What a beautiful, beautiful tribute for a beautiful soul. I am crying my eyes out right now, hoping that such a loving and sweet boy has befriended my Sophie and they are playing and waiting for us together. The hurt just doesn't stop..... They live in our hearts forever.


----------



## paula bedard (Feb 5, 2008)

Sophie_Mom said:


> What a beautiful, beautiful tribute for a beautiful soul. I am crying my eyes out right now, hoping that such a loving and sweet boy has befriended my Sophie and they are playing and waiting for us together. The hurt just doesn't stop..... They live in our hearts forever.

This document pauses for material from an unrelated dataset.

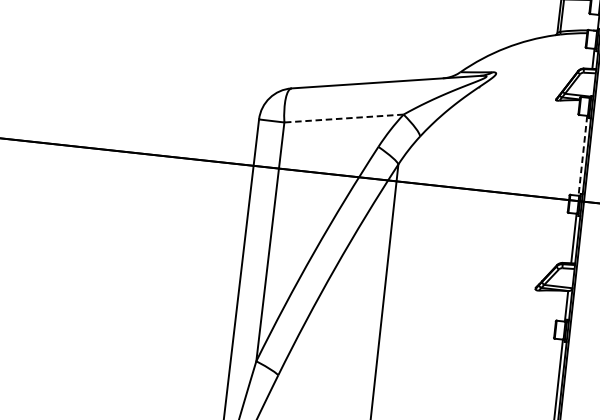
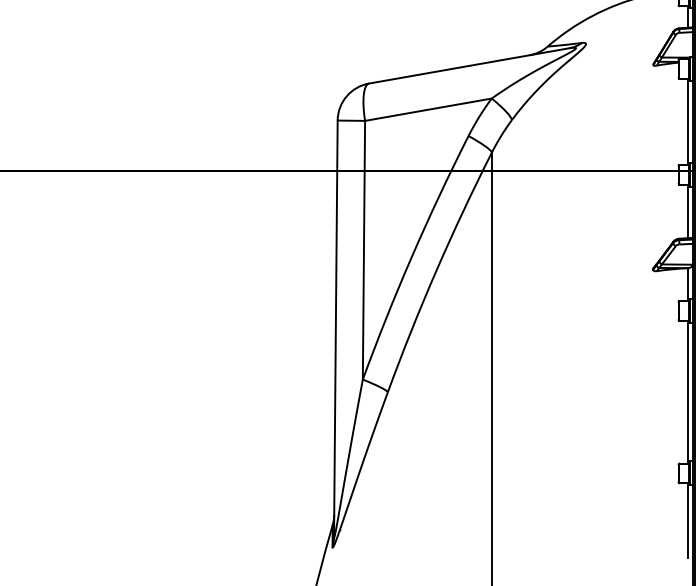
line: (343, 118) -> (427, 109), dashed -> solid
line: (583, 156) -> (688, 122), dashed -> solid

I'm sure Sam and all our beloved Bridge kids greeted Sophie on her arrival. No, the hurt doesn't stop but it does dull over time and the memories will one day bring smiles, not just tears. 
Your loss is still new...
I promise, it will get better.


----------



## PrincessDi (Jun 8, 2009)

Your beautiful scrapebook for Sam was so apropriately titled. Those pictures and memories really did tug at my heart. Made me cry. The years go by so quickly. In a blink they go from puppies to elderly, if we are fortunate enough to have them that long. Your love and longing for Sam and undying love come through very clearly.


----------



## Blondie (Oct 10, 2009)

Heartfelt gratitude to you for sharing your love with us. This totally yanked my heart strings, as I type this and look at Maggie lying on the floor next to me in a deep snooze after a fun-filled morning.


----------



## AmberSunrise (Apr 1, 2009)

That was truly beautiful. Thank you.


----------



## paula bedard (Feb 5, 2008)

Thanks for taking the time to read how Sam came to be mine. I've mentioned bits and pcs in various threads but never the full story. I couldn't, I would start crying and then typing would become impossible.

I know each of you have your own 'Sam' and the story behind that bond. I hope one day to get to hear them.


----------



## Cathy's Gunner (Dec 4, 2008)

Beautiful Paula....


----------



## magiclover (Apr 22, 2008)

It really was a beautiful tribute to Sam. What a blessing he was.


----------



## caseypooh (Dec 30, 2010)

Paula, thank you for sharing how you met Sammie. I know it must have been hard but it's very special to us. I wish we had a spot to read how everyone met their special pup. It's amazing how the exactly right one comes to us.


----------



## paula bedard (Feb 5, 2008)

Thanks guys...


----------